EXERCISE MATERIALS START

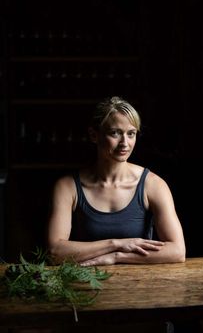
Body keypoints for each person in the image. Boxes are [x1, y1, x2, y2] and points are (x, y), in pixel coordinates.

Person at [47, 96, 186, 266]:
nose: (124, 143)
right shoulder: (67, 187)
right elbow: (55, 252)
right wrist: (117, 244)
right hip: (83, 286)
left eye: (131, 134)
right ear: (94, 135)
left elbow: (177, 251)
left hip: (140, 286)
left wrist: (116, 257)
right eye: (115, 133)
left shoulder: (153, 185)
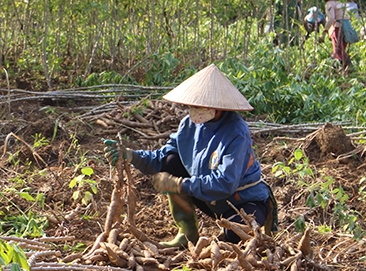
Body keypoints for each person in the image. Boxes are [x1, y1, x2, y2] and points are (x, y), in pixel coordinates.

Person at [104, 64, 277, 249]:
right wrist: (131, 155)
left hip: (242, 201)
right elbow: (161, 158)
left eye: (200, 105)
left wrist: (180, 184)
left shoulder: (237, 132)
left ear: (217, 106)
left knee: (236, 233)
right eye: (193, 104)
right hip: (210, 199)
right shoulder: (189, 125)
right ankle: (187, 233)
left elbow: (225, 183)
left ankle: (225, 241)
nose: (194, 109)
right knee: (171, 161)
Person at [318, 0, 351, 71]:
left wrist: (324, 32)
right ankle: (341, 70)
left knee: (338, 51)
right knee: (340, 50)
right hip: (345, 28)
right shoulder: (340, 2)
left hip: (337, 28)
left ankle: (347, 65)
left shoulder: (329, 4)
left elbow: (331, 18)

EXERCISE MATERIALS END
EXERCISE MATERIALS START

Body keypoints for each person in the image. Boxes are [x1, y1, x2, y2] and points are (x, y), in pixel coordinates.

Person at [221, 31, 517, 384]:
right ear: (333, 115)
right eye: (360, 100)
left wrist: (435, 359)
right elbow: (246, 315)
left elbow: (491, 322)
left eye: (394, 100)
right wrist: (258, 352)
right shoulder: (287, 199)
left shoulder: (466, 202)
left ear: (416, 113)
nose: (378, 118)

EXERCISE MATERIALS END
EXERCISE MATERIALS START

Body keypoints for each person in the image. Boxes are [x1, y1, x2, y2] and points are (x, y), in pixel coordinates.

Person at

EXERCISE MATERIALS END

> [PROBLEM TO WORK ON]:
Output exactly the lines above that lie between the line with "left wrist: (116, 257)" and the line with "right eye: (193, 104)", those two lines included, and no pictures.

> [RESPONSE TO THE TASK]:
left wrist: (116, 257)
right eye: (115, 133)
left shoulder: (153, 185)
Body keypoints for each person in the image. Boxes are [x1, y1, x2, y2] and points are (x, y), in pixel coordinates.

Person at [104, 64, 277, 249]:
right wrist: (131, 155)
left hip: (242, 201)
right elbow: (161, 158)
left eye: (200, 105)
left wrist: (180, 184)
left shoulder: (237, 132)
left ear: (217, 106)
left knee: (236, 233)
right eye: (193, 104)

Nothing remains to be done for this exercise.